来日当時、高校2年で団員の中心的存在だったチョン・セハヌルさんとパク・ジスさんは、それぞれ晋州(チンジュ)と木浦(モッポ)にある大学のバイオリン科に進学し、普段は大学の寄宿舎で生活をしていますが、このように公演がある時は麗水に帰ってきて中高生の団員といっしょに演奏に参加しています。まだはにかみ屋さんだった男の子たちは背が伸びてすっかり高校生らしくなっていて、女の子たちもオシャレが気になるお年頃のようです。最年少は、まだ小学生のように体の小さな中学1年の男の子。舞台上には合奏団の団長でチェロ奏者の一員であるチョン・ハンス牧師の姿も見えます。合奏団の“オモニ”としてあらゆることを取り仕切るイ・イネ事務局長は、演奏の撮影に余念がありません。演奏のしめくくりは映画「カリブの海賊」のテーマ曲。技術的にも上達し、すばらしい演奏を聞かせてくれました。

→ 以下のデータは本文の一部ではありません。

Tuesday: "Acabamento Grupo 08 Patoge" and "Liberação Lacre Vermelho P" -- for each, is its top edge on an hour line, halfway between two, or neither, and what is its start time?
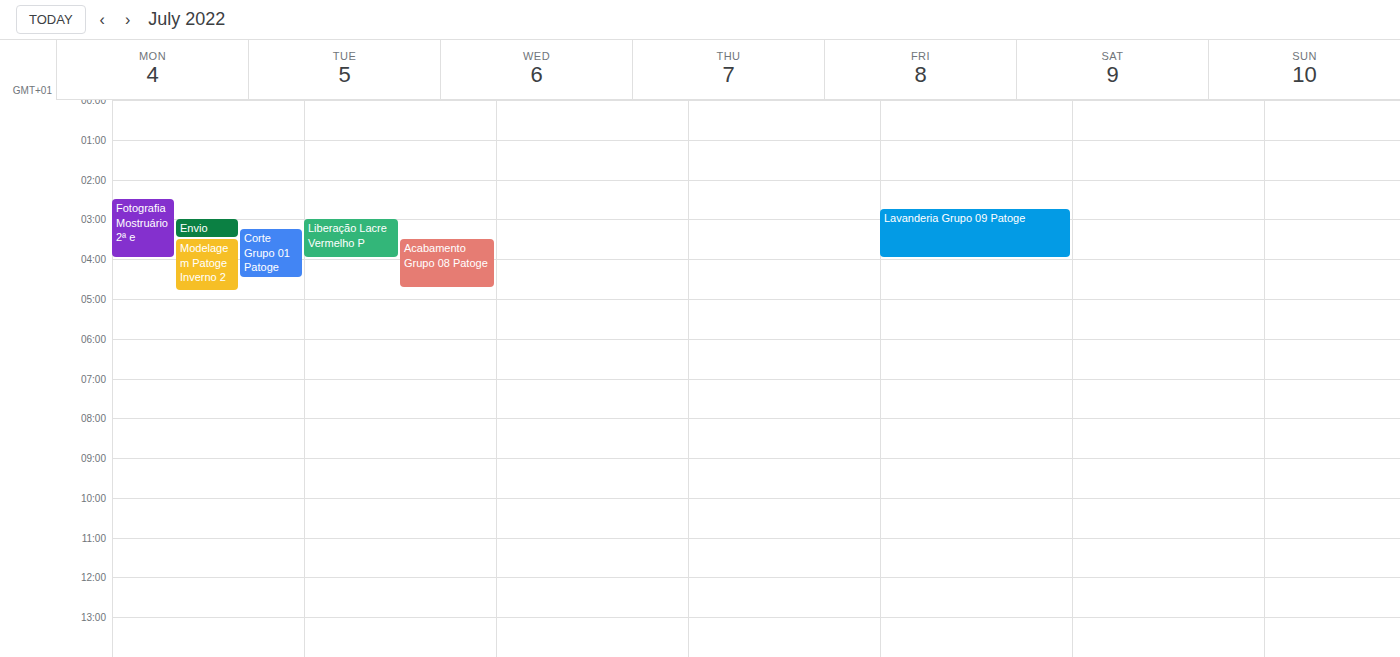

合奏団は、キリスト教長老派の「麗水開かれた教会」のチョン・ハンス牧師夫妻が運営する「麗水地域児童センター」を拠点としています。麗水市の中心部にある市民会館の裏手にある地域児童センター(通称「コンブッパン(勉強部屋)」)には近隣の小学生20名、中学生15名、高校生10名の合計約45名の子供たちが通っています。家庭事情が複雑であったり、経済的に恵まれない家庭の子どもたちも多く、コンブッパンは、彼らが放課後に勉強する場所であるだけでなく、様々な文化体験の機会を提供することで学習意欲と自信を持たせ、前向きに社会生活を送ることができるようにしています。美術家や映画制作の先生を招いて作品づくりをしたり、バイオエネルギーについて学んだりすることもあります。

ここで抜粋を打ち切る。